ジェイン・ジェイコブス ─ニューヨーク都市計画革命─ 公式サイト

スラムを輝くモダニズム建築へ変えるロバート・モーゼス

今さらいう必要は特にないだろうけど1950年代のアメリカは、高度経済成長の真っ只中にありました。ニューヨークやシカゴ、ロサンゼルスには郊外から多くの労働者が集まり、なかには高級品であるテレビや自家用車を保有する人々が増え始めるなど大戦終結からわずか10数年で、人々の暮らしは大きく変化しようとしていた。

Esquire「世界の30都市のヴィンテージ写真|銀座からニューヨーク、ベルリンまで」

ただ、それはあくまで「富裕層」に限定した話。依然として街のあちこちには「スラム」と呼ばれる貧困層が暮らす地区があり、過密した人口は劣悪な衛生状態を引き起こし、地域全体の治安の悪化にも影響していました。そこに目をつけ都市の再生を牽引したのがMaster Builderとの異名を誇り、ニューヨークのランドマークを作り上げてきたロバート・モーゼス(1888~1981)。彼は当時、ニューヨークに数十ヵ所あったスラムを撤去し、代わりに近代的な高層住宅を次々と建設。街一帯を画一的で、均整のとれたコンクリートの箱で埋め尽くしていったのです。

我々の義務は、アメリカの各家庭をきちんとした住宅に住まわせ、誇りある地域で近隣住民とふれあえる商業と希望の街づくりだ。(ロバート・モーゼス)
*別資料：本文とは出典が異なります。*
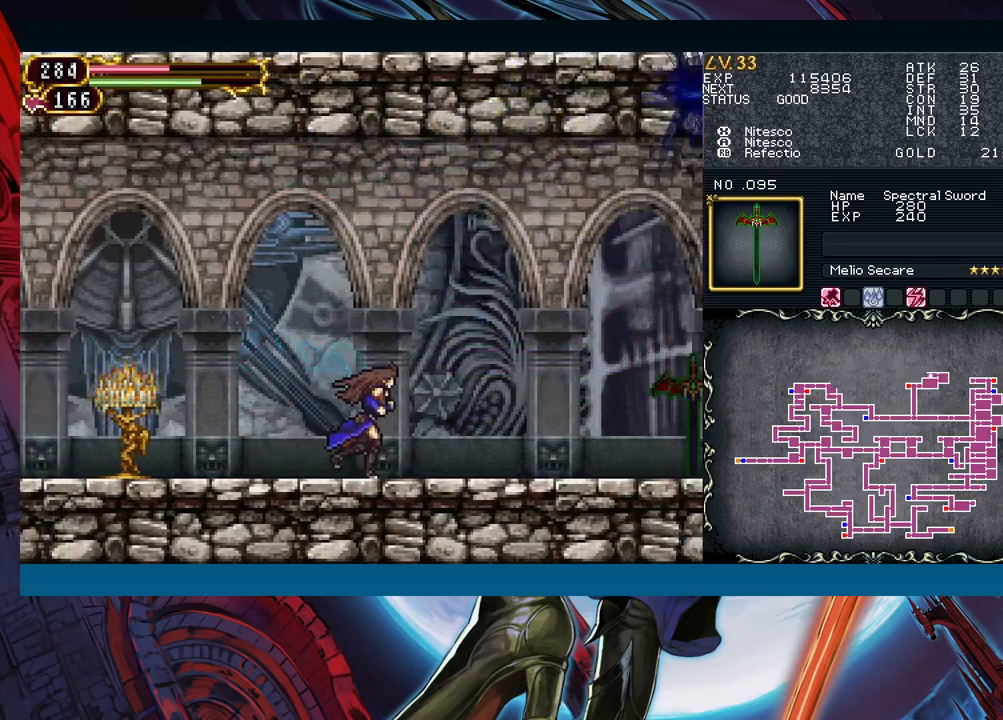
{"buttons": [], "left_stick": "left", "events": [[283, "B", "down"], [283, "left_stick", "left"], [317, "B", "up"]]}
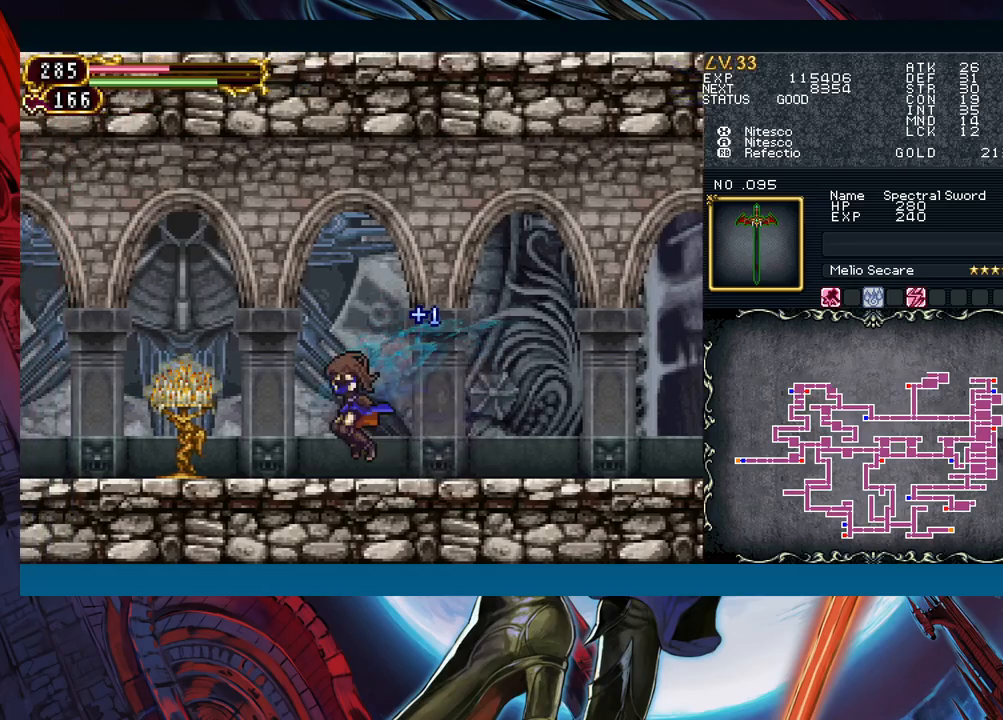
{"buttons": [], "left_stick": "left", "events": [[50, "left_stick", "right"], [83, "B", "down"], [133, "B", "up"], [150, "left_stick", "left"], [367, "left_stick", "right"], [417, "B", "down"], [450, "B", "up"], [450, "left_stick", "left"]]}
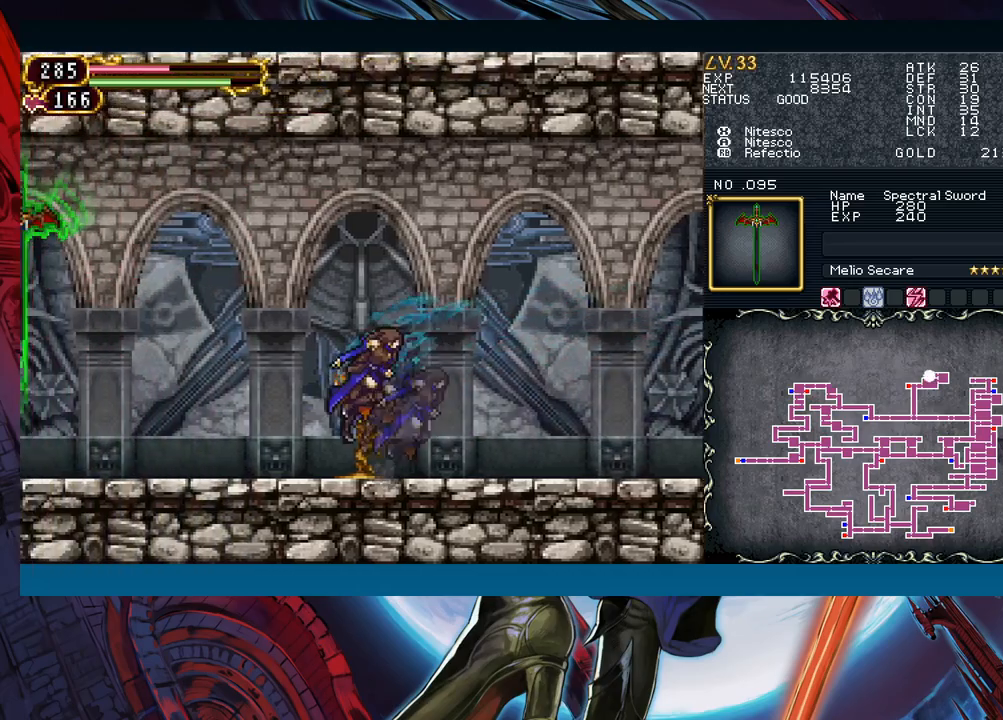
{"buttons": [], "left_stick": "left", "events": [[200, "left_stick", "right"], [250, "B", "down"], [283, "B", "up"], [283, "left_stick", "left"]]}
映画『ジェイン・ジェイコブス ─ニューヨーク都市計画革命─』より

しかし、実際に建設された公営住宅はモーゼスの計画どおりにはいかなかった。たとえば、ミズーリ州セントルイスにあったプルーイット・アイゴー(Pruitt-Igoe)は、建設から9年でスラム化・廃墟化。広場に人は集まらず、貧困層が集中したことで暴力・ドラッグが蔓延し、その影響で近隣住民も近寄らないからますます孤立します。当初、モーゼスが計画した商業と希望の街づくりとは、ほど遠い結果ですね。

彼らの考えは上品ぶっていて汚いものを取り除けばよいと思っている。
それが彼らの悪い計画の本質よ。

映画『ジェイン・ジェイコブス ─ニューヨーク都市計画革命─』より

もちろん、スラムの発生要因に住宅問題があることは事実ではある。だから、モーゼスの建設した近代的な公営住宅は、彼らに生活の拠点を提供したという点で評価できるのだけれど。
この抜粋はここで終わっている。